Галопом по Европам (Мантуя, Рим, Венеция и далее)
За первыми исследованиями Камераты о применимости античной трагедии в современной музыке следовали новые флорентийские оперы, но настоящий центр оперной деятельности ненадолго переместился в Мантую. Здесь Монтеверди был придворным композитором, Стриджо — придворным секретарем. Их «Орфей» явно вдохновлен опытами флорентийцев, но музыка гораздо разнообразнее: речитатив чередуется с песней и танцем, из строф и рефренов складывается цельная музыкальная форма (а в сцене с Хароном — словно встроенная инструкция-упражнение на эмоциональную силу музыкального воздействия, когда все более и более экспрессивная музыка должна растопить лед сердца слушателя и одновременно усыпить Харона), а оркестр с большой группой континуо и парными виолами, арфами, тромбонами и другими инструментами — богаче.

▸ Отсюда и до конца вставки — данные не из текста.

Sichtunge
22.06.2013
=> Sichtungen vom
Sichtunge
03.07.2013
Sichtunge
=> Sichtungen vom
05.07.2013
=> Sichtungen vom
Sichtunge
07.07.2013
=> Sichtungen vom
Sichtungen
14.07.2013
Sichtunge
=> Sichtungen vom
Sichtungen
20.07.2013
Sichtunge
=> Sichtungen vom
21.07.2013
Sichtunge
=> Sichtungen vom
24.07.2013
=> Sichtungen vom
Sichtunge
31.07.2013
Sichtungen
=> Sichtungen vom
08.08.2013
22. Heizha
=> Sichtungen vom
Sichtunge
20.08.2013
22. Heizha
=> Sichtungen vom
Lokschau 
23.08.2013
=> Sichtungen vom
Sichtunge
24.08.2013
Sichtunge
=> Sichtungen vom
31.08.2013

В следующем году по случаю свадьбы Франческо Гонзага и Маргариты Савойской сыграли «Дафну» Марко да Гальяно и еще одно сочинение Монтеверди — «Ариадну» (в первой «трагедии с музыкой» — так обозначен ее жанр — сюжет действительно соответствует классицистскому пониманию трагедии: главные герои имеют королевское происхождение, а их действия мотивированы политическими соображениями), обе на либретто Ринуччини. От «Ариадны» не сохранилось ничего, только знаменитый плач
Тем временем в Риме опера пользовалась большим разнообразием источников покровительства — от аристократических семей до римских пап — и жила не только светской, но и почти религиозной жизнью. Избрание Маффео Барберини в 1623 году папой под именем Урбана VIII сообщило римской «драме с музыкой» особенный масштаб: многие члены семейства Барберини организуют во дворцах роскошные спектакли, прославляющие Рим, а все либретто — с сюжетами из светской ренессансной литературы или агиографии — принадлежат кардиналу Роспильози (от «Святого Алексея» Стефано Ланди до «Надейся, страждущий» Луиджи Росси по Боккаччо).
Смерть Урбана VIII в 1644 году завершила эпоху Барберини, а вместе с ней закончилось время гуманистической придворной оперы. В Венеции уже начал формироваться новый вид оперы — коммерческой и публичной.